“It already feels as though we are living in an alternative science-fiction universe where no one agrees on what is true. Just think how much worse it will be when fake news becomes fake video. Democracy assumes that its citizens share the same reality. We’re about to find out whether democracy can be preserved when this assumption no longer holds.”
Henry J. Farrell and Rick Perstein, “Out Hackable Political Future,” The New York Times, February 5, 2018
A Post-truth Corridor to the Classroom
“Post-truth” registers fear in the Heartland, a kind of devolution into a place where “no one agrees on what is true.” It is also a term unconnected with our Western culture paradigm movement from classic realist, Enlightenment modernity, 20th century modernism and postmodernity.
Any variation the word “postmodern” launched attacks from both portside and starboard side thinkers, representing to the former a deconstructing of a rod of critical reason needed to slay the Capitalist monster. For the latter, it represented a deconstructing of absolute and universal foundations of Truth and Reality.
There was, however, no popular and everyday level of representation of the postmodern.

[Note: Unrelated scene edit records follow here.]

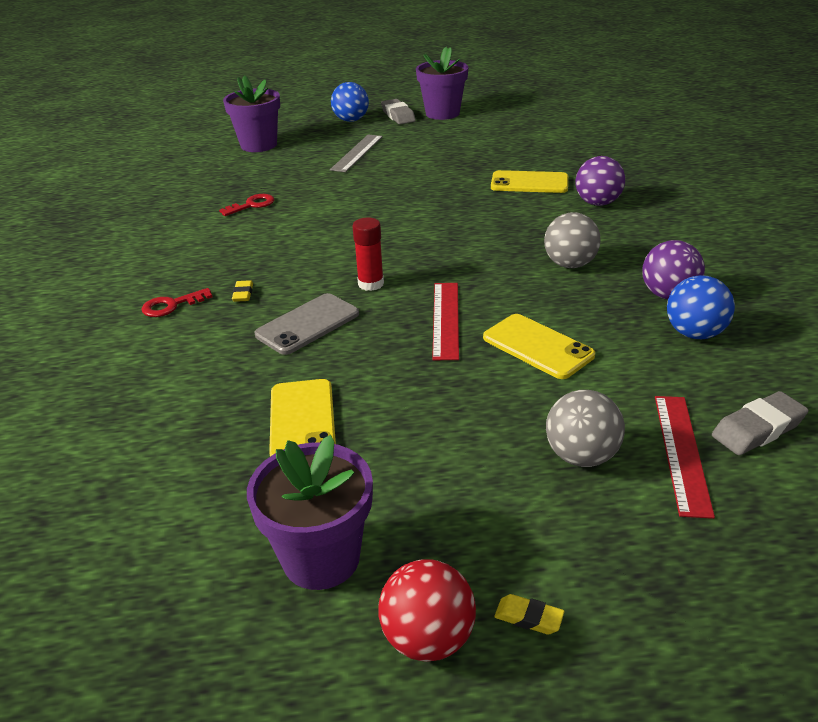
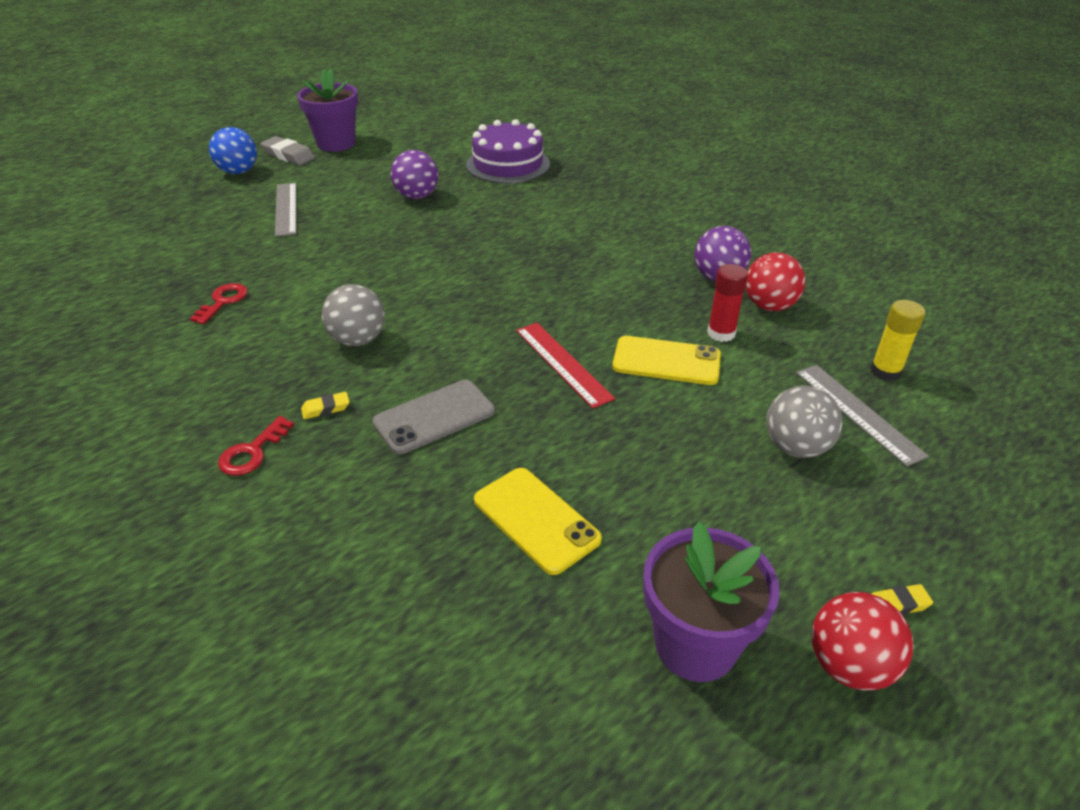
camera: 35 degrees left, 5 degrees up
purple flower pot [223,75,280,152] -> none
yellow eraser [232,280,253,302] -> yellow eraser turned 75 degrees counterclockwise [301,392,350,419]
grey phone [255,293,359,355] -> grey phone turned 45 degrees clockwise [372,380,495,454]
red glue stick [352,218,384,291] -> red glue stick moved to [707,264,748,342]
yellow phone [491,170,568,193] -> none
grey ball [544,212,601,268] -> grey ball moved to [322,284,385,346]
purple ball [576,156,625,206] -> purple ball moved to [391,150,439,199]
red ruler [655,396,715,519] -> grey ruler [796,365,929,467]
blue ball [667,275,735,339] -> red ball [746,252,806,311]
grey eraser [712,391,809,455] -> yellow glue stick [870,300,925,381]
none -> purple cake [466,119,550,184]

Not so with “post-truth” which has a large press online and offline mostly related to the awareness that we can no longer convince each other as to what is really going on, what is really true and what is patently false.
Extending that to the awareness that perhaps we all do not share the same reality does indeed make us think we are in “an alternative science-fiction universe.”
We now have a street level awareness that there doesn’t seem to be any external points of adjudicating reference that are acceptable to those who disagree with you or those disagreeing in Congress or with the President.